6. The method of claim 5, wherein each of the second sub-texts comprises a plurality of original characters; the step of obtaining the first target text comprises the following steps:

acquiring identification characters corresponding to the original characters in the identification text respectively in the second target text;

and taking the sub-text formed by the corresponding recognition characters as the first target text.

7. The method of claim 6, wherein the step of obtaining the second target text comprises:

acquiring a second click coordinate of a user in the second area, and taking an original character where the second click coordinate is located as a second target character;

and taking the second sub-text to which the second target character belongs as the second target text.

8. The method of claim 1, wherein the identified text comprises a number of first sub-texts, and wherein the number of first sub-texts each end with a preset clause symbol; the method further comprises the steps of:

under the condition that a trigger instruction of a user for an editing mode is acquired, acquiring a third click coordinate of the user in the first area, and moving an editing cursor to the third click coordinate;

and taking the first sub-text where the editing cursor is positioned as the first target text.

9. The method of claim 8, wherein the method further comprises:

under the condition that the preset clause symbol in the first target text is deleted or the preset clause symbol is modified into a non-clause symbol, combining the first target text and one first sub-text after the first target text into a new first target text; the method comprises the steps of,

and displaying a second target text corresponding to the new first target text in the original text in the second area in the second preset highlighting format.

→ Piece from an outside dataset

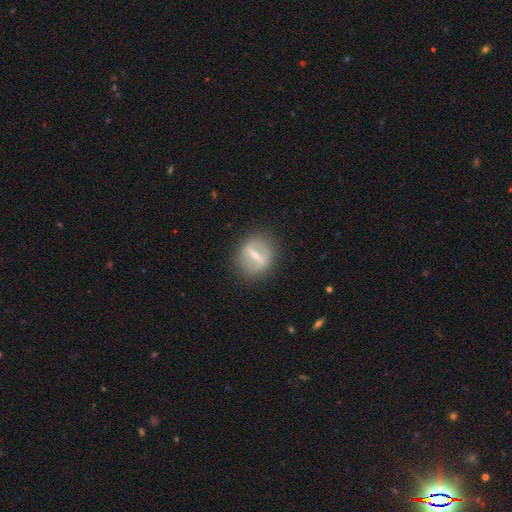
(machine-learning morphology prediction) A featured or disk galaxy (63%) with a strong bar (80%), no spiral arms (85%) and a small central bulge (40%). Merging: none (84%).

10. The method of claim 8, wherein the method further comprises:

Under the condition that a new preset clause symbol is inserted into the first target text, dividing the first target text into two first sub-texts ending with the preset clause symbol, and taking the first sub-text where the editing cursor is positioned as a new first target text; the method comprises the steps of,

11. An electronic device comprising a memory, man-machine interaction circuitry, and a processor, the memory and man-machine interaction circuitry coupled to the processor, the memory having program instructions stored therein, the processor for executing the program instructions to implement the text display method of any of claims 1-10.

12. A storage device storing program instructions executable by a processor for implementing the text display method of any one of claims 1 to 10.